Tasks and exercises:
1 – Answer these from the article on The Fall of Neskaya:
(a) Which publisher released the novel, and in what year?
(b) About how many years after this book does Zandru's Forge take place?
(c) What is the title of the 1993 anthology that contains "The Wind Man"?
2 – Please write the next part of the article on the novel The Fall of Neskaya, starting after its final sentence.

* BEGIN Source *

The Fall of Neskaya
- Dust-jacket from the first edition
- Author: Marion Zimmer Bradley Deborah J. Ross
- Cover artist: Romas Kukalis
- Language: English
- Series: Darkover
- Genre: Science fantasy
- Publisher: DAW Books
- Publication date: 2001
- Publication place: United States
- Media type: Print (hardback)
- Pages: 431
- ISBN: 0-7564-0034-1
- OCLC: 47286149
- Dewey Decimal: 813/.54 21
- LC Class: PS3552.R228 F35 2001
- Preceded by: Thunderlord!
- Followed by: Zandru's Forge, Hawkmistress!

= The Fall of Neskaya =

2001 novel by Marion Zimmer Bradley

The Fall of Neskaya is a science fantasy novel by American writers Marion Zimmer Bradley and Deborah J. Ross, part of the Darkover series. Set in The Hundred Kingdoms time period, the book is the first in a three-novel series subtitled The Clingfire trilogy. The Fall of Neskaya is followed by Zandru's Forge, which takes place about 25 years later.

The books in The Clingfire trilogy explore, by analogy, the concept of mutually assured destruction and the use of chemical weapons whose consequences are beyond the control of the user. Bradley's "Compact" gives the Darkovans a way out of this trap through a moral agreement to abjure any weapons that do not place the users within arms' reach of each other (i.e. swords and knives). This development in Darkover's social order and its author, Varzil the Good, is referenced in most of the earlier and later books, but had not been fully explored before this trilogy.

Damian Deslucido and his brother, Rumail, exhibit a Macbeth-Lady Macbeth relationship: Rumail's raw ambition drives his rather hollow brother to excesses of power that he would not have sought on his own, and ultimately destroys both of them.

The story of the Deslucido brothers is told as an old legend in Dorothy J. Heydt's "The Wind Man" in the 1993 Darkover anthology Towers of Darkover, though the surname is not explicitly mentioned.

* END Source *
* BEGIN Source data *

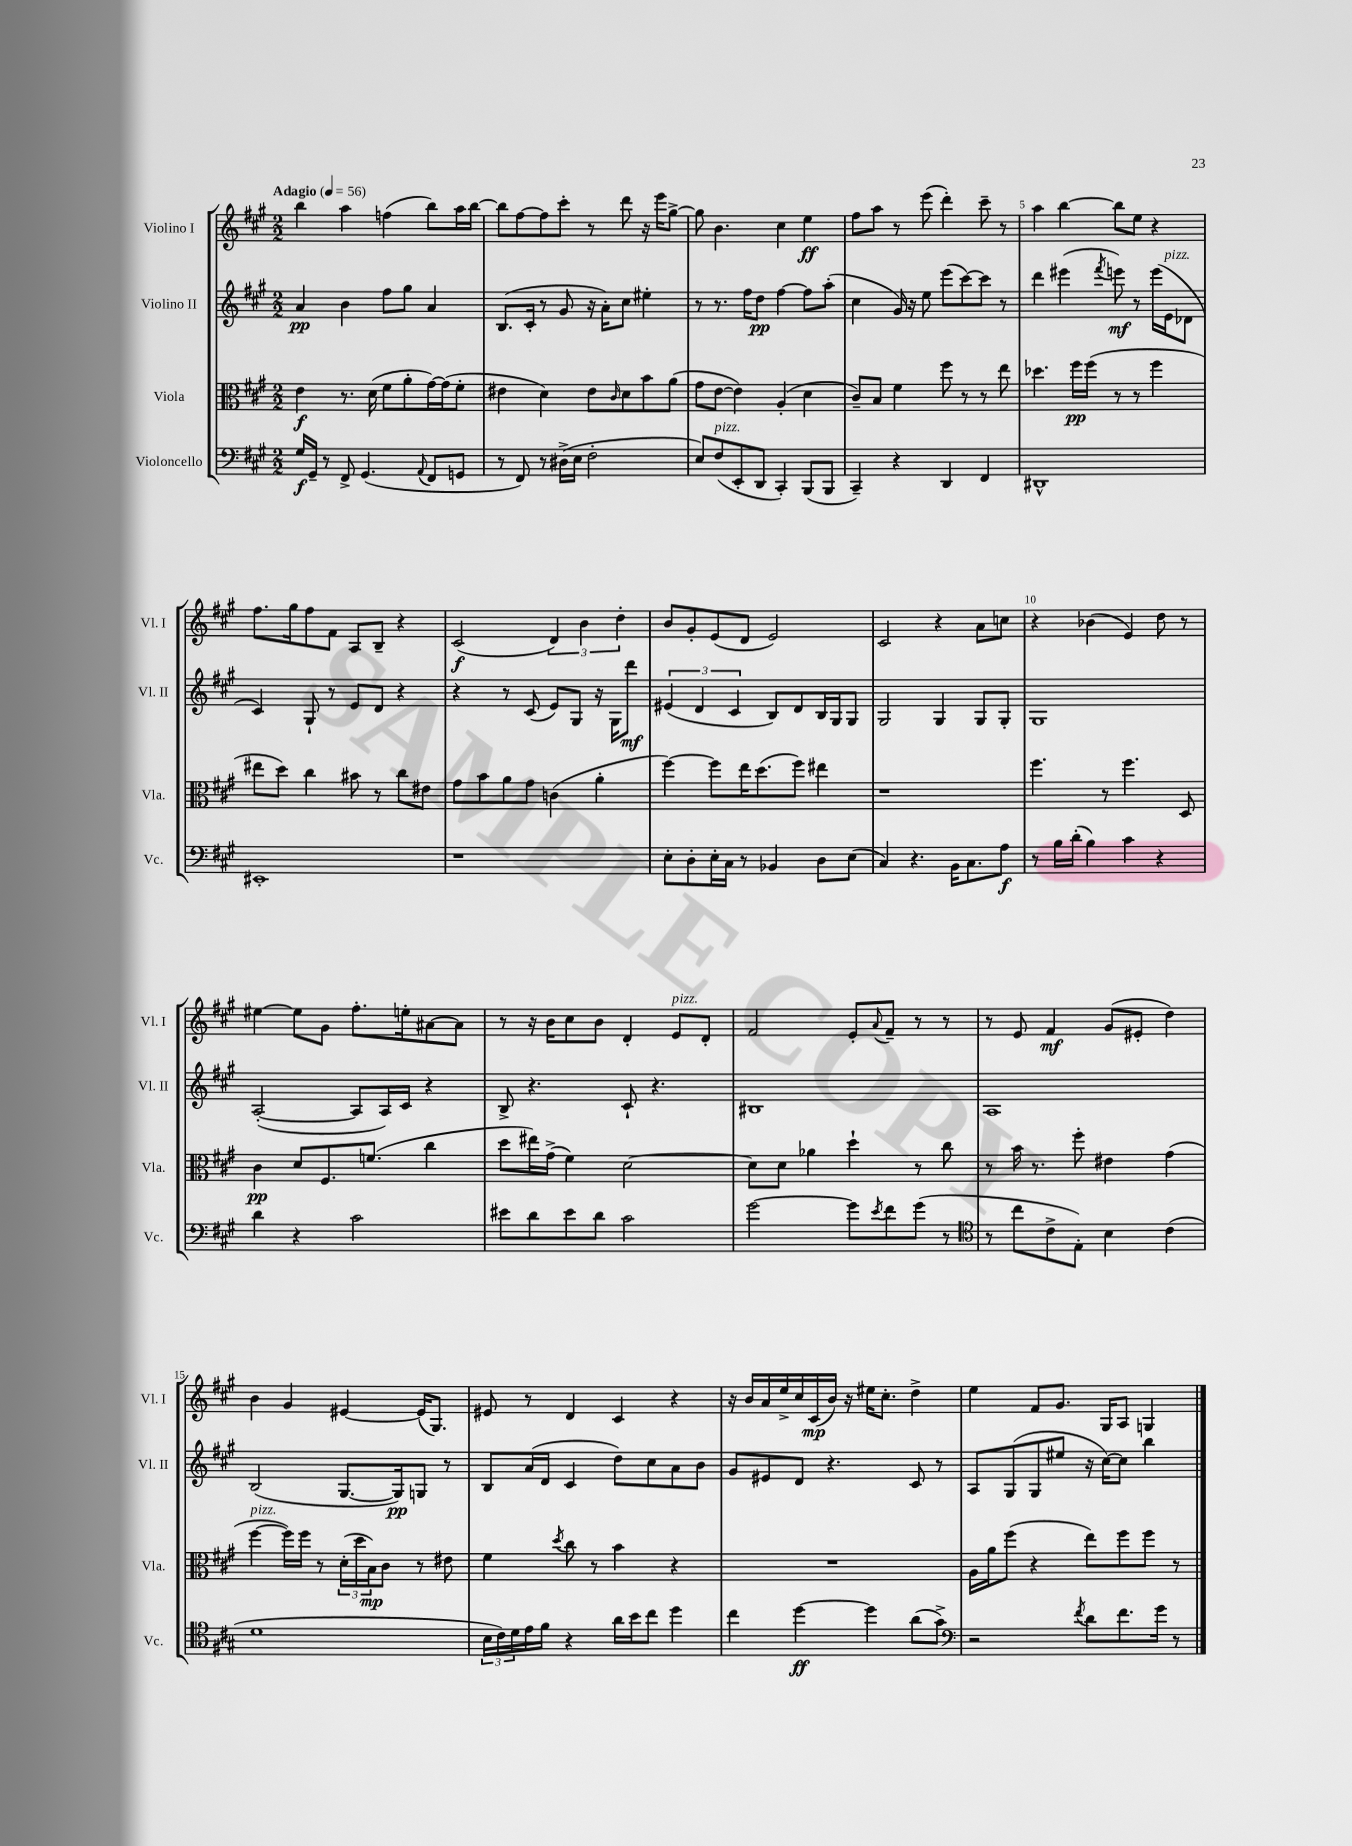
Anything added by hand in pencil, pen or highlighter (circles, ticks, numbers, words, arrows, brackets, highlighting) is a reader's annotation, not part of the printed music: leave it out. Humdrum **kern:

* END Source data *

Results for the exercise:
1 –
(a) DAW Books, 2001
(b) About 25 years
(c) Towers of Darkover

2 –
==Plot summary==
===Book One===
A larenzu, Rumail Deslucido, arrives at Verdanta Castle, to make an alliance between Verdanta and his brother, Damian Deslucido, the ambitious king of Ambervale and Linn. Rumail tests each of the children for laran, then arranges a proxy marriage between the youngest daughter, Kristlin (who dies about a year later). He sends the youngest son, Coryn, to Tramontana Tower.

At Tramontana, Coryn learns to control his laran, and to put aside his differences with the rival Storn family. The Tower's keeper, Kieran, believes that the Towers should be neutral in the many petty wars of the Hundred Kingdoms, and should not supply laran weapons to anyone.

Rumail Deslucido and his brother King Damian scheme to control more of the minor kingdoms of the Hellers, hoping eventually to challenge the Hasturs of the lowlands. Rumail reveals his laran ability – lying under truthspell and twisting the minds of others to do the same. Eventually, Rumail is dismissed from Neskaya Tower for immoral or illegal use of laran.

===Book Two===

Cover of the paperback reprint.

Taniquel Hastur-Acosta experiences a premonition of danger moments before Deslucido attacks Acosta Castle. The castle falls, but Taniquel escapes. In the forest, she meets Coryn, who gives her some of his supplies. After several days, they separate – she bound for Thendara and he for Neskaya.

Taniquel reaches Thendara, and describes these events to her uncle, King Rafael Hastur II. A month or so later, minor nobles from the Acosta region arrive to request Hastur protection from Deslucido. Taniquel agrees to ride at the head of the army in the name of her unborn son. She foresees that Deslucido will eventually bring his armies to Hastur's doorstep.

Damian Deslucido requests that the Comyn Council return Taniquel to his control. Under the power of his brother's ability to defeat truthspell, he lies convincingly. Taniquel tells her uncle what she has observed (Deslucido says she was allowed to sit vigil with her late husband, but in reality, she was locked in her room). Ultimately, King Rafael believes her and supports her claim. It is clear that Deslucido will declare war on Hastur.

===Book Three===
Aran, a matrix worker at Tramontana, informs Coryn that war is coming, and that the two towers must cease contact. Coryn urges his Neskaya colleagues to refuse to make laran weapons, such as clingfire.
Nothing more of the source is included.